Products of Determinantal Ideals Let $X=(x_{ij})_{1\leq i\leq m, 1\leq j\leq n}$ where the $x_{ij}$ are variables. Now, for all $d$, we consider the ideal $I_d$ of the polynomial ring $S=\mathbb{C}[x_{ij}:\, 1\leq i\leq m, 1\leq j\leq n]$ that is generated by all $d\times d$ minors of $X$. After doing some experiments, I conjecture that we have $$I_{d-1}\cdot I_{d+1}\subset I_d^2$$ for all $d$. I suspect that this might simply follow from some well-known determinantal identities but I didn't make a find. Does anybody have a smart proof or a reference?
Edit:
In order to resolve Darij's concern, let me give an example here.

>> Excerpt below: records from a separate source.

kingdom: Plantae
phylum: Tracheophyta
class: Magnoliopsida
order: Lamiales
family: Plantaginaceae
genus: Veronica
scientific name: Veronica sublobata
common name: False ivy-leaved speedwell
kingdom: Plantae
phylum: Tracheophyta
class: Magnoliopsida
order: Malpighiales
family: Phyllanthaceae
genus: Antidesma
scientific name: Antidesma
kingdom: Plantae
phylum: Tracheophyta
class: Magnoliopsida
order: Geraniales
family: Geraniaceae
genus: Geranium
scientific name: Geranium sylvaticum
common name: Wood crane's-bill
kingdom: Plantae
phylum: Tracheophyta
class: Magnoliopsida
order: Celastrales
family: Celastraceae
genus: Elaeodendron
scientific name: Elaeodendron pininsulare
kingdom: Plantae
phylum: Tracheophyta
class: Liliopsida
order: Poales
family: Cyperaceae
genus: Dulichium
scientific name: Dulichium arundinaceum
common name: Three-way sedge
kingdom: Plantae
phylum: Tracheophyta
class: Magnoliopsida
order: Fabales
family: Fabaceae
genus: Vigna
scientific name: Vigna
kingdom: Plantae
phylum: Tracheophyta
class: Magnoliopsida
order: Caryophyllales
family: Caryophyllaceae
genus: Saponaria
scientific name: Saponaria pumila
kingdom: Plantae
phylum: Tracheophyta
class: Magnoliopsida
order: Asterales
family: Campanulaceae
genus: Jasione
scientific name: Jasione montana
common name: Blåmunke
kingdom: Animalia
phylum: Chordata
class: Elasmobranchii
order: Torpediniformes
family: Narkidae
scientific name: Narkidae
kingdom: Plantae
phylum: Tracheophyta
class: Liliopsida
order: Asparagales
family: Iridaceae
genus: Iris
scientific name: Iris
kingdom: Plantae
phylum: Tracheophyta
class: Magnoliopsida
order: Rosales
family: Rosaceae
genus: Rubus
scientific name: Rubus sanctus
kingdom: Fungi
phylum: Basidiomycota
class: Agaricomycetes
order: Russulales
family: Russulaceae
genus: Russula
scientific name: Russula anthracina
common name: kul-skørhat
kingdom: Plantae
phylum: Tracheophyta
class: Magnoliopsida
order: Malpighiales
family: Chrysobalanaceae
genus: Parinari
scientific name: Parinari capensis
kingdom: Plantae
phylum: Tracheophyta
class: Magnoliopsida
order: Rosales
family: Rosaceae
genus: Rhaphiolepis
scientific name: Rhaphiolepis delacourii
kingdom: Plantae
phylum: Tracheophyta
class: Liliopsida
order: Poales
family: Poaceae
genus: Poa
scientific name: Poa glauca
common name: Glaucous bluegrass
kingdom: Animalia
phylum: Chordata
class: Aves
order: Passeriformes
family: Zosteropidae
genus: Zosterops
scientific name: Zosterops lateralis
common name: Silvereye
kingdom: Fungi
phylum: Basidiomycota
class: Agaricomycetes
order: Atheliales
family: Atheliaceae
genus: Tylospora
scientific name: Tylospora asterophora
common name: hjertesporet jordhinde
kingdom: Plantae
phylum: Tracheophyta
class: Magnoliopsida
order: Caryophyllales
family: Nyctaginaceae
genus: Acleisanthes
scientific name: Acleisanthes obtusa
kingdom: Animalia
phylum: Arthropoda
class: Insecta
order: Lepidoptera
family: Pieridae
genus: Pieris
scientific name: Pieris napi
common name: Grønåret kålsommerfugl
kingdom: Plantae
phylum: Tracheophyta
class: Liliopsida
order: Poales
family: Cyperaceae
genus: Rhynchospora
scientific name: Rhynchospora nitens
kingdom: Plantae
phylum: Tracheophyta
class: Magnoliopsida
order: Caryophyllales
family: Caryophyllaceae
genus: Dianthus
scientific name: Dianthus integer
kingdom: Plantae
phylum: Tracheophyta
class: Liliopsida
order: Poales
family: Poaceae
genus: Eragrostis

Let $m=n=4$, so we consider the matrix $$X=\begin{pmatrix} x_0& x_4& x_8& x_{12}\\x_1& x_5& x_9& x_{13}\\x_2& x_6& x_{10}&
      x_{14}\\x_3& x_7& x_{11}& x_{15} \end{pmatrix}.$$ The top left $3\times 3$ minor is $$h=-x_2 x_5 x_8+x_1 x_6 x_8+x_2 x_4 x_9-x_0 x_6 x_9-x_1 x_4 x_{10}+x_0 x_5 x_{10}.$$ Darij had some doubts that $x_{15}\cdot h$ is in the ideal $I_2^2$. Here is such a representation:
$$x_{15}\cdot h=\frac{1}{2}((x _{11} x _{14}-x _{10} x _{15}) (x_1 x_4-x_0 x_5)-(x _{11} x _{13}-x_9 x _{15}) (x_2 x_4-x_0 x_6)-(x _{10} x _{13}-x_9 x _{14}) (x_3 x_4-x_0 x_7)-(x_7 x _{14}-x_6 x _{15}) (x_1 x_8-x_0 x_9)+(x_7 x _{13}-x_5 x _{15}) (x_2 x_8-x_0 x _{10})+(x_6 x _{13}-x_5 x _{14}) (x_3 x_8-x_0 x _{11})+(x_3 x _{14}-x_2 x _{15}) (x_5 x_8-x_4 x_9)-(x_3 x _{13}-x_1 x _{15}) (x_6 x_8-x_4 x _{10})-(x_2 x _{13}-x_1 x _{14}) (x_7 x_8-x_4 x _{11})).$$ I hope that no typo happened.
 A: I think this follows from Lemma (10.10) of Bruns, Vetter, "Determinantal Rings" which I reproduce here, edited slightly.
(Notation: Here $m,n$ are fixed positive integers and $X = \{x_{i,j}\}$ is an $m \times n$ matrix of indeterminates. Given $k$-tuples $(a_{1},\dotsc,a_{k}) \in \{1,\dotsc,m\}^{k}$ and $(b_{1},\dotsc,b_{k}) \in \{1,\dotsc,n\}^{k}$, they denote "$[a_{1},\dotsc,a_{k}|b_{1},\dotsc,b_{k}]$" the determinant of the $k \times k$ matrix whose $(i,j)$th entry is $x_{a_{i},b_{j}}$.)

(10.10) Lemma. Let $\mathrm{F}(i,j)$ be the $\mathbb{Z}$-submodule of $\mathbb{Z}[\{x_{i,j}\}]$ generated by the products $\delta_{1}\delta_{2}$ of the $i$-minors $\delta_{1}$ and the $j$-minors $\delta_{2}$. Then for $u \le v-2$ and $\pi = [a_{1},\dotsc,a_{u}|b_{1},\dotsc,b_{u}]$ and $\rho = [c_{1},\dotsc,c_{v}|d_{1},\dotsc,d_{v}]$, and $$ \tilde{u} = \max(|\{a_{1},\dotsc,a_{u}\} \cap \{c_{1},\dotsc,c_{v}\}|,|\{b_{1},\dotsc,b_{u}\} \cap \{d_{1},\dotsc,d_{v}\}|) $$ one has $$ (u+1-\tilde{u})!\pi\rho \in \mathrm{F}(u+1,v-1) \;. $$ (We include the case $u=0$, in which $\pi=1$ by convention.)